== Segment start ==
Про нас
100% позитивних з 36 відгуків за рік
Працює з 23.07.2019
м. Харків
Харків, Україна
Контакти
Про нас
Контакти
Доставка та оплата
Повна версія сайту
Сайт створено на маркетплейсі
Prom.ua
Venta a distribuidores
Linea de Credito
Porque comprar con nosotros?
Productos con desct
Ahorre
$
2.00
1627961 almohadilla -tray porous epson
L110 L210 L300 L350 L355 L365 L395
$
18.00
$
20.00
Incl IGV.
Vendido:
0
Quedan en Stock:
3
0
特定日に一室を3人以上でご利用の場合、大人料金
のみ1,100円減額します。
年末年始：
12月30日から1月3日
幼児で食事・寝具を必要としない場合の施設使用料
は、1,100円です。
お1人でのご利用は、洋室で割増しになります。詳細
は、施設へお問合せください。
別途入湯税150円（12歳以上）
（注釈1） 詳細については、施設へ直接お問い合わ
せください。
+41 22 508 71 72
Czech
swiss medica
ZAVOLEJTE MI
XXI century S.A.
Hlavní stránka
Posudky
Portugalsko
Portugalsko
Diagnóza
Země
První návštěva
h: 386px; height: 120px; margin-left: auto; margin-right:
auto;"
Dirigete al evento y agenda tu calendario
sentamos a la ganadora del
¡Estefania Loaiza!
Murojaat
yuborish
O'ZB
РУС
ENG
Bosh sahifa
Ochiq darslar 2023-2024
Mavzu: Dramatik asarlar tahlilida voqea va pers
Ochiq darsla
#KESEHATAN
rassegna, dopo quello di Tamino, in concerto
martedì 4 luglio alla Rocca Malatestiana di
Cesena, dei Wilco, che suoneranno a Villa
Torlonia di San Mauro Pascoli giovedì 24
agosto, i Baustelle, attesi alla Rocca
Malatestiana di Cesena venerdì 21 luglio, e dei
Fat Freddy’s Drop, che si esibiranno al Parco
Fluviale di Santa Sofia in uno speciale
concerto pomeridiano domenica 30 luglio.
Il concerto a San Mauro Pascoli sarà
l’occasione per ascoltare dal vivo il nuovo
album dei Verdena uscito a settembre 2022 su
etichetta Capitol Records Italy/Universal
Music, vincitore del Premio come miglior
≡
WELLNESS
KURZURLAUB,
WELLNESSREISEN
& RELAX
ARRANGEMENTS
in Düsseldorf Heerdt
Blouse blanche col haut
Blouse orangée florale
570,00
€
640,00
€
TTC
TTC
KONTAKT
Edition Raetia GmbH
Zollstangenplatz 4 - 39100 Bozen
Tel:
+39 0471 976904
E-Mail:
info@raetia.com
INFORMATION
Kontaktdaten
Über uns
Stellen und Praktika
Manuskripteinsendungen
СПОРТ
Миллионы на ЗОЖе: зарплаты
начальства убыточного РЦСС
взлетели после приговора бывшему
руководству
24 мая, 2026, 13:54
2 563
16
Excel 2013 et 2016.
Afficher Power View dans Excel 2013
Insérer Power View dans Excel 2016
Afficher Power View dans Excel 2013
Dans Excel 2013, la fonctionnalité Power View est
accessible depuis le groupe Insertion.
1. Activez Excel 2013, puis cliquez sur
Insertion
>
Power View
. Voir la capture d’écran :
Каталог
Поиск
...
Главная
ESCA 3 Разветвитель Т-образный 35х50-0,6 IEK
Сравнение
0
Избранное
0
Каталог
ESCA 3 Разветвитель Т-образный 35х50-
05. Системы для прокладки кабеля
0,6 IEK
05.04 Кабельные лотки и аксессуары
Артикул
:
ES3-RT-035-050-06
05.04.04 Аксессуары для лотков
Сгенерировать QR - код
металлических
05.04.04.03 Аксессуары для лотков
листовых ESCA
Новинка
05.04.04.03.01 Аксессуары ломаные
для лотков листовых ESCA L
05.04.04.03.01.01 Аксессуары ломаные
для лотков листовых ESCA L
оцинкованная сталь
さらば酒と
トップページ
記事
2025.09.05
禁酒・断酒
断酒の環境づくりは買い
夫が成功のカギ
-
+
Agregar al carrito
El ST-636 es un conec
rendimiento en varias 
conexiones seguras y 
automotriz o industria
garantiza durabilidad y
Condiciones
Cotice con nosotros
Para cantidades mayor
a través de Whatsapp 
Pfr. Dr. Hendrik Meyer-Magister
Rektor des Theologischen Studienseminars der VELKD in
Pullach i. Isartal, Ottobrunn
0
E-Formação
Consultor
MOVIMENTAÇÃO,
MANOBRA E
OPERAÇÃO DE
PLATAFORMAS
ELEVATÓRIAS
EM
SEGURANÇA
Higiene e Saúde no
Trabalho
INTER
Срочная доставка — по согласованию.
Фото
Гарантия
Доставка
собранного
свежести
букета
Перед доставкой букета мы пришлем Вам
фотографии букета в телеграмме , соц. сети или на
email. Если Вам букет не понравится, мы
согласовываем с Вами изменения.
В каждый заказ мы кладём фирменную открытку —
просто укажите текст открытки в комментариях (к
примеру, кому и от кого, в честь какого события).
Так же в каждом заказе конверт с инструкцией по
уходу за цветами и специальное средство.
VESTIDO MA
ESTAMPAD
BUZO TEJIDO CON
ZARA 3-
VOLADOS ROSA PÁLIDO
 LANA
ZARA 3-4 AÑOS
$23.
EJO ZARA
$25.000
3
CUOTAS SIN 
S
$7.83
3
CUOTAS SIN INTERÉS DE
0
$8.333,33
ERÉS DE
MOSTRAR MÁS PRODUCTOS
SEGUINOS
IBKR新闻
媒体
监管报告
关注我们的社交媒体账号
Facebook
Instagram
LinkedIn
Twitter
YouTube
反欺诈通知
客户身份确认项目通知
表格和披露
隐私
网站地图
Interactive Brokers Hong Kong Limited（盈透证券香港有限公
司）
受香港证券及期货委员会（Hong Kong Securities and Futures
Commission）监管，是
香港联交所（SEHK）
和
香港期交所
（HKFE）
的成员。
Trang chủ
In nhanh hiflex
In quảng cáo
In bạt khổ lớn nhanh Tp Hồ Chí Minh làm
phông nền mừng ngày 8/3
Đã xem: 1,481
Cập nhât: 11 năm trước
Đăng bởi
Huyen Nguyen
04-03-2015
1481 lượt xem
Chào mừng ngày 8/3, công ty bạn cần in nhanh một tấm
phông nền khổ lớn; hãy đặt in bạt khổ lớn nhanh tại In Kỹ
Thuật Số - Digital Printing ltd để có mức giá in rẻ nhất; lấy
== Segment end ==
# The task
Retype the material above in full, keeping every word as it stands.

# Exercise solution
Про нас
100% позитивних з 36 відгуків за рік
Працює з 23.07.2019
м. Харків
Харків, Україна
Контакти
Про нас
Контакти
Доставка та оплата
Повна версія сайту
Сайт створено на маркетплейсі
Prom.ua
Venta a distribuidores
Linea de Credito
Porque comprar con nosotros?
Productos con desct
Ahorre
$
2.00
1627961 almohadilla -tray porous epson
L110 L210 L300 L350 L355 L365 L395
$
18.00
$
20.00
Incl IGV.
Vendido:
0
Quedan en Stock:
3
0
特定日に一室を3人以上でご利用の場合、大人料金
のみ1,100円減額します。
年末年始：
12月30日から1月3日
幼児で食事・寝具を必要としない場合の施設使用料
は、1,100円です。
お1人でのご利用は、洋室で割増しになります。詳細
は、施設へお問合せください。
別途入湯税150円（12歳以上）
（注釈1） 詳細については、施設へ直接お問い合わ
せください。
+41 22 508 71 72
Czech
swiss medica
ZAVOLEJTE MI
XXI century S.A.
Hlavní stránka
Posudky
Portugalsko
Portugalsko
Diagnóza
Země
První návštěva
h: 386px; height: 120px; margin-left: auto; margin-right:
auto;"
Dirigete al evento y agenda tu calendario
sentamos a la ganadora del
¡Estefania Loaiza!
Murojaat
yuborish
O'ZB
РУС
ENG
Bosh sahifa
Ochiq darslar 2023-2024
Mavzu: Dramatik asarlar tahlilida voqea va pers
Ochiq darsla
#KESEHATAN
rassegna, dopo quello di Tamino, in concerto
martedì 4 luglio alla Rocca Malatestiana di
Cesena, dei Wilco, che suoneranno a Villa
Torlonia di San Mauro Pascoli giovedì 24
agosto, i Baustelle, attesi alla Rocca
Malatestiana di Cesena venerdì 21 luglio, e dei
Fat Freddy’s Drop, che si esibiranno al Parco
Fluviale di Santa Sofia in uno speciale
concerto pomeridiano domenica 30 luglio.
Il concerto a San Mauro Pascoli sarà
l’occasione per ascoltare dal vivo il nuovo
album dei Verdena uscito a settembre 2022 su
etichetta Capitol Records Italy/Universal
Music, vincitore del Premio come miglior
≡
WELLNESS
KURZURLAUB,
WELLNESSREISEN
& RELAX
ARRANGEMENTS
in Düsseldorf Heerdt
Blouse blanche col haut
Blouse orangée florale
570,00
€
640,00
€
TTC
TTC
KONTAKT
Edition Raetia GmbH
Zollstangenplatz 4 - 39100 Bozen
Tel:
+39 0471 976904
E-Mail:
info@raetia.com
INFORMATION
Kontaktdaten
Über uns
Stellen und Praktika
Manuskripteinsendungen
СПОРТ
Миллионы на ЗОЖе: зарплаты
начальства убыточного РЦСС
взлетели после приговора бывшему
руководству
24 мая, 2026, 13:54
2 563
16
Excel 2013 et 2016.
Afficher Power View dans Excel 2013
Insérer Power View dans Excel 2016
Afficher Power View dans Excel 2013
Dans Excel 2013, la fonctionnalité Power View est
accessible depuis le groupe Insertion.
1. Activez Excel 2013, puis cliquez sur
Insertion
>
Power View
. Voir la capture d’écran :
Каталог
Поиск
...
Главная
ESCA 3 Разветвитель Т-образный 35х50-0,6 IEK
Сравнение
0
Избранное
0
Каталог
ESCA 3 Разветвитель Т-образный 35х50-
05. Системы для прокладки кабеля
0,6 IEK
05.04 Кабельные лотки и аксессуары
Артикул
:
ES3-RT-035-050-06
05.04.04 Аксессуары для лотков
Сгенерировать QR - код
металлических
05.04.04.03 Аксессуары для лотков
листовых ESCA
Новинка
05.04.04.03.01 Аксессуары ломаные
для лотков листовых ESCA L
05.04.04.03.01.01 Аксессуары ломаные
для лотков листовых ESCA L
оцинкованная сталь
さらば酒と
トップページ
記事
2025.09.05
禁酒・断酒
断酒の環境づくりは買い
夫が成功のカギ
-
+
Agregar al carrito
El ST-636 es un conec
rendimiento en varias 
conexiones seguras y 
automotriz o industria
garantiza durabilidad y
Condiciones
Cotice con nosotros
Para cantidades mayor
a través de Whatsapp 
Pfr. Dr. Hendrik Meyer-Magister
Rektor des Theologischen Studienseminars der VELKD in
Pullach i. Isartal, Ottobrunn
0
E-Formação
Consultor
MOVIMENTAÇÃO,
MANOBRA E
OPERAÇÃO DE
PLATAFORMAS
ELEVATÓRIAS
EM
SEGURANÇA
Higiene e Saúde no
Trabalho
INTER
Срочная доставка — по согласованию.
Фото
Гарантия
Доставка
собранного
свежести
букета
Перед доставкой букета мы пришлем Вам
фотографии букета в телеграмме , соц. сети или на
email. Если Вам букет не понравится, мы
согласовываем с Вами изменения.
В каждый заказ мы кладём фирменную открытку —
просто укажите текст открытки в комментариях (к
примеру, кому и от кого, в честь какого события).
Так же в каждом заказе конверт с инструкцией по
уходу за цветами и специальное средство.
VESTIDO MA
ESTAMPAD
BUZO TEJIDO CON
ZARA 3-
VOLADOS ROSA PÁLIDO
 LANA
ZARA 3-4 AÑOS
$23.
EJO ZARA
$25.000
3
CUOTAS SIN 
S
$7.83
3
CUOTAS SIN INTERÉS DE
0
$8.333,33
ERÉS DE
MOSTRAR MÁS PRODUCTOS
SEGUINOS
IBKR新闻
媒体
监管报告
关注我们的社交媒体账号
Facebook
Instagram
LinkedIn
Twitter
YouTube
反欺诈通知
客户身份确认项目通知
表格和披露
隐私
网站地图
Interactive Brokers Hong Kong Limited（盈透证券香港有限公
司）
受香港证券及期货委员会（Hong Kong Securities and Futures
Commission）监管，是
香港联交所（SEHK）
和
香港期交所
（HKFE）
的成员。
Trang chủ
In nhanh hiflex
In quảng cáo
In bạt khổ lớn nhanh Tp Hồ Chí Minh làm
phông nền mừng ngày 8/3
Đã xem: 1,481
Cập nhât: 11 năm trước
Đăng bởi
Huyen Nguyen
04-03-2015
1481 lượt xem
Chào mừng ngày 8/3, công ty bạn cần in nhanh một tấm
phông nền khổ lớn; hãy đặt in bạt khổ lớn nhanh tại In Kỹ
Thuật Số - Digital Printing ltd để có mức giá in rẻ nhất; lấy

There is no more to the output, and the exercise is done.